日本大百科全書(ニッポニカ) 「タツノオトシゴ」の意味・わかりやすい解説
タツノオトシゴ
たつのおとしご / 海馬
竜の落子
seahorse
硬骨魚綱ヨウジウオ目ヨウジウオ科タツノオトシゴ亜科Hippocampinaeの海水魚の総称。全長18センチメートル以下の小形魚で、ウミウマともよばれ、英名はシーホース(海馬の意味)。吻(ふん)は管状で、口はその先端で斜め上方に小さく開く。体は側扁(そくへん)して輪状をした硬い骨質板で覆われる。頭と胴体はほぼ直角。尾部は長く伸びて尾びれはなく、その先端は内側にくるりと巻いて、これで藻に巻き付いたりする。鰓孔(さいこう)は小さく、腹びれはない。雄は育児嚢(のう)を腹部にもつ。育児嚢は雄が若いうちからでき始め、体の左右の皮褶(ひしゅう)が腹部正中線で完全にあわさったもので、その先端に小孔がある。岸近くのガラモ場やアマモ場にすむ。世界で1属約30種が知られ、日本では、タカクラタツ、オオウミウマ、イバラタツ、サンゴタツ、エンシュウタツ、タツノオトシゴの1属6種が知られる。

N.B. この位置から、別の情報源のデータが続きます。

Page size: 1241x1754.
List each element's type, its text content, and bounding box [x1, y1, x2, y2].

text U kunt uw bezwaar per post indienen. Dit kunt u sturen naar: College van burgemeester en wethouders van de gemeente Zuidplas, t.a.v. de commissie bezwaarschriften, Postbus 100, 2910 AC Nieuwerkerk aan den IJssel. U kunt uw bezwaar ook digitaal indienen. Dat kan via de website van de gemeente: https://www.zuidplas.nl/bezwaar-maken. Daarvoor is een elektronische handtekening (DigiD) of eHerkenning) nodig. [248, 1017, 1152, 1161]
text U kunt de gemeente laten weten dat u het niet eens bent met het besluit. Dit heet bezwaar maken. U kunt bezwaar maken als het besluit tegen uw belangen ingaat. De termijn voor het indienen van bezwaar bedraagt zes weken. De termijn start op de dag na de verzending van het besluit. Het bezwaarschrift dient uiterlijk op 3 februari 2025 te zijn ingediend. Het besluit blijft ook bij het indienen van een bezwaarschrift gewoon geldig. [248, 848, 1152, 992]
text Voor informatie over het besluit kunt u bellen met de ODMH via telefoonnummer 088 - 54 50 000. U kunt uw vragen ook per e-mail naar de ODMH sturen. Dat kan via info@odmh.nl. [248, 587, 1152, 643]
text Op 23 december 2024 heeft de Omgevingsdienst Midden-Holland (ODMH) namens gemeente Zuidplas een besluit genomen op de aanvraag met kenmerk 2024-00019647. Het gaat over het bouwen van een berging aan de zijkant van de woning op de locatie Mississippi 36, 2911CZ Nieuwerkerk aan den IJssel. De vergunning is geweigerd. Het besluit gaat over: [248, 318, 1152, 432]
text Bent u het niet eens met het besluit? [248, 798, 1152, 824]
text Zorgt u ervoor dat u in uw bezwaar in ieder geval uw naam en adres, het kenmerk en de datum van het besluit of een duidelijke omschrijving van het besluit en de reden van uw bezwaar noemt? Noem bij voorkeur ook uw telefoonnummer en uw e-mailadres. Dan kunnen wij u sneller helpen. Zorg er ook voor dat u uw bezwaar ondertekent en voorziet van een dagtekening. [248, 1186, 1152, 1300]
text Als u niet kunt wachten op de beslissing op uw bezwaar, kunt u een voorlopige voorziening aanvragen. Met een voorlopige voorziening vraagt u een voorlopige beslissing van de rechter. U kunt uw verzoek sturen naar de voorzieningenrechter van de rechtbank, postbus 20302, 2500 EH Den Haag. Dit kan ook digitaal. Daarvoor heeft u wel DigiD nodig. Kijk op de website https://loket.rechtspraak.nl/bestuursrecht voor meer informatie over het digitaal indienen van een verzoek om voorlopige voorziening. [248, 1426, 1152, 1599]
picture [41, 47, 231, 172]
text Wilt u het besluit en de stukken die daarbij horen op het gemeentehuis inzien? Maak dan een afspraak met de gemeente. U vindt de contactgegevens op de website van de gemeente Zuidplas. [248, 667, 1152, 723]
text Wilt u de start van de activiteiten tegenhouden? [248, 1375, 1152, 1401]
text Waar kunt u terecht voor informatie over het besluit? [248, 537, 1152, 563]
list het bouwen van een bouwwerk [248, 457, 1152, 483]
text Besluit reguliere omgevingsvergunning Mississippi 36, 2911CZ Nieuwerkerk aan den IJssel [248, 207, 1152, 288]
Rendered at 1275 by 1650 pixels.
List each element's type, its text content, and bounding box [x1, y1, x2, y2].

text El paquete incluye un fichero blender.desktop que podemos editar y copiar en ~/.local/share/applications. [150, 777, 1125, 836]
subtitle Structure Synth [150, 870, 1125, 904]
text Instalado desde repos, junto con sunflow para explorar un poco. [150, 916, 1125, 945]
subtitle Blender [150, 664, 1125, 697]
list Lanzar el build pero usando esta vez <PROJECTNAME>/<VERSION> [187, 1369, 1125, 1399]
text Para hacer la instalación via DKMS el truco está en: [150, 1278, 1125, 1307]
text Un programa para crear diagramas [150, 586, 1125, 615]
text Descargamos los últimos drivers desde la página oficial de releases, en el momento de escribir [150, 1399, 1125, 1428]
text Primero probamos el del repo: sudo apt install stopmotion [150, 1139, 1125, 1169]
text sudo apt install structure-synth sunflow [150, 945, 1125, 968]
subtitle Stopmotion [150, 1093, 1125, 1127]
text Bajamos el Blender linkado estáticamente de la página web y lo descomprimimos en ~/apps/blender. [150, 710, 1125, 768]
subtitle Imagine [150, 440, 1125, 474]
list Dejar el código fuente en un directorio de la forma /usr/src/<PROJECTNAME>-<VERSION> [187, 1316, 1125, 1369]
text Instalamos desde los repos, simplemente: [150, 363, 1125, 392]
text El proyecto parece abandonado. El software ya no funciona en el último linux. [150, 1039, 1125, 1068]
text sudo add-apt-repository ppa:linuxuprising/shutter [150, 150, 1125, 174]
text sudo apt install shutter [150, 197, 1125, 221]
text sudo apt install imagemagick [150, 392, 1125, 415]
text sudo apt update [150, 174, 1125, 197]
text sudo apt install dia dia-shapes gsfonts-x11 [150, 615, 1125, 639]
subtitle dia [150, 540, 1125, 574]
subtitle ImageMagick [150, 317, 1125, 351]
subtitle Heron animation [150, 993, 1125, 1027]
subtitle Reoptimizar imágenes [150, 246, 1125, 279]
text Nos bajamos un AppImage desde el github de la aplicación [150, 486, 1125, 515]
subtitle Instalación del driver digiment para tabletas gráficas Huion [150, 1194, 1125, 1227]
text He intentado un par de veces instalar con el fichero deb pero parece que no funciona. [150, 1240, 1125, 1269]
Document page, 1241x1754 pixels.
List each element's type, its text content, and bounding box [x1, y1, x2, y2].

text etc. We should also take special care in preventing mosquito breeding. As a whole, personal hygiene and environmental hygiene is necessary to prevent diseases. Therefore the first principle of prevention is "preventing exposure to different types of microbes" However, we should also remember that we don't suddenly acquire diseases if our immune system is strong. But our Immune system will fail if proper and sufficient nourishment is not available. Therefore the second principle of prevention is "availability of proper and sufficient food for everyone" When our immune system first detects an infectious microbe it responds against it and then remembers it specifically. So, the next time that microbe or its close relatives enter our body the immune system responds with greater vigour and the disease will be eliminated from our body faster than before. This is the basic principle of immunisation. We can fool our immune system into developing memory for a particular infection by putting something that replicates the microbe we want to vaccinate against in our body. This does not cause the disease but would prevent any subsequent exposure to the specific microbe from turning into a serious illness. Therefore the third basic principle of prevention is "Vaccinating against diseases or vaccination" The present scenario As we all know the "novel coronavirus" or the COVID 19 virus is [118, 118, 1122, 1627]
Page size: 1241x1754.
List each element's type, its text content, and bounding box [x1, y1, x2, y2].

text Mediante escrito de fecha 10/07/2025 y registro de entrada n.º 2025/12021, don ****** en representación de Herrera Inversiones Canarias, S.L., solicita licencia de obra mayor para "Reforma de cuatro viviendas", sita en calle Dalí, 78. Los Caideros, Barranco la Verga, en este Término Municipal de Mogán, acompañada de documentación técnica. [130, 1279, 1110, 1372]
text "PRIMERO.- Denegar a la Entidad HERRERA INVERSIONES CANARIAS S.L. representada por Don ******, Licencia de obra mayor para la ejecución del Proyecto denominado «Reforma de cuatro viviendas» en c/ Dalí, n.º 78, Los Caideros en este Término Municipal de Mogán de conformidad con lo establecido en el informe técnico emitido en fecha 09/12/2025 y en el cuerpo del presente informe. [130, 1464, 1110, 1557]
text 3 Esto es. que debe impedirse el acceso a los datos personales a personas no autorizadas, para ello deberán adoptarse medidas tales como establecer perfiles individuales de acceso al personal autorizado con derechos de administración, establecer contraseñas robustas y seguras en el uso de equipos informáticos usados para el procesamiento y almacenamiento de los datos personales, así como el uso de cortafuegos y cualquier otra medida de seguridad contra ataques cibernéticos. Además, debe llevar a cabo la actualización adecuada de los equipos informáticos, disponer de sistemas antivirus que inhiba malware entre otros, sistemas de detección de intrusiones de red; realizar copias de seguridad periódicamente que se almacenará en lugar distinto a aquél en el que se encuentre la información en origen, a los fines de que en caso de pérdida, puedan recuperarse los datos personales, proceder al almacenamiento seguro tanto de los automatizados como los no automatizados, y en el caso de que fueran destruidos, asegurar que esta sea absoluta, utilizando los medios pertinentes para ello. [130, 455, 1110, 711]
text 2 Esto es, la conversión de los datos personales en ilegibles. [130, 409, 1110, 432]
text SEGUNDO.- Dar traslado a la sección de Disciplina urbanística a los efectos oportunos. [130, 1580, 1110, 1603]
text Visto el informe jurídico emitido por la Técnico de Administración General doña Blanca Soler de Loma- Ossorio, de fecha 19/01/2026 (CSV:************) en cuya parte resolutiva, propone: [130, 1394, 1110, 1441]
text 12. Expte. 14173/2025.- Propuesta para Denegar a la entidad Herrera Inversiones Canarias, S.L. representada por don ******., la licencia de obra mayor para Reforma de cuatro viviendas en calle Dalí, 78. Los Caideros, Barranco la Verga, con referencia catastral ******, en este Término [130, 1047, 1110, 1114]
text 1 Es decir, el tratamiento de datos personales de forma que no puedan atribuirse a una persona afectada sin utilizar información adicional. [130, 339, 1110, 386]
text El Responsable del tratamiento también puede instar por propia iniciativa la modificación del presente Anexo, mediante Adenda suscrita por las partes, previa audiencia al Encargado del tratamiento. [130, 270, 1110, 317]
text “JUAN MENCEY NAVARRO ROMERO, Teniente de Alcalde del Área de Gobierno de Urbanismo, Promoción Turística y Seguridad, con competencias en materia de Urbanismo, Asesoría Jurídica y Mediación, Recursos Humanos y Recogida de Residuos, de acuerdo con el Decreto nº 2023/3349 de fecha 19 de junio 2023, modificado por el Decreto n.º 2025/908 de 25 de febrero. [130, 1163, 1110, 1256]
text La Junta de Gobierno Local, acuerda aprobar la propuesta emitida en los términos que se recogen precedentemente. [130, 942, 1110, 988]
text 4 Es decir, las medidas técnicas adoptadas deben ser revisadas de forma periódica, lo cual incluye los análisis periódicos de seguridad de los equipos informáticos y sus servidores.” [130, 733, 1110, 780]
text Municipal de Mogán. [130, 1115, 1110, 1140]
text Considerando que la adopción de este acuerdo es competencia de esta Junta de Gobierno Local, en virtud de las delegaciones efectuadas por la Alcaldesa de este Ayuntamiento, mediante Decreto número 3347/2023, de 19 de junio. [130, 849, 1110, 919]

産卵行動は朝が多く、雄は育児嚢の孔(あな)を開いてゆっくりと泳いで雌を誘う。雌は胸を反らせて、雄の育児嚢に下腹を押し付け小刻みに体を動かす。雌雄はこのまま水面まで泳ぎ上がり、その後底に沈む。この動作の繰り返しのうちに雌は細い輸卵管を雄の育児嚢に差し込んで卵を産み入れる。育児嚢の内部にはひだがあり、卵を入れられたとき、このひだの表皮はスポンジ状に変わり、毛細血管の発達した網目状の組織となる。この網目に卵が1粒ずつ収まる。孵化(ふか)までに約2週間かかり、卵黄を吸収し稚魚になるまで育児嚢に入っている。出産になると雄は尾を海藻などに絡みつけて力むか、岩などに腹を押し付けて育児嚢を圧迫させ、稚魚とともに卵殻などを絞り出す。この仲間は、乾燥しても体形が崩れないので飾り物にされている。
タツノオトシゴHippocampus coronatusは、日本各地から朝鮮半島南部に分布する。体輪の棘(とげ)、枝状皮弁の形や数は著しく変異が多い。体色は普通褐色をしたものが多いが、個体も変異に富む。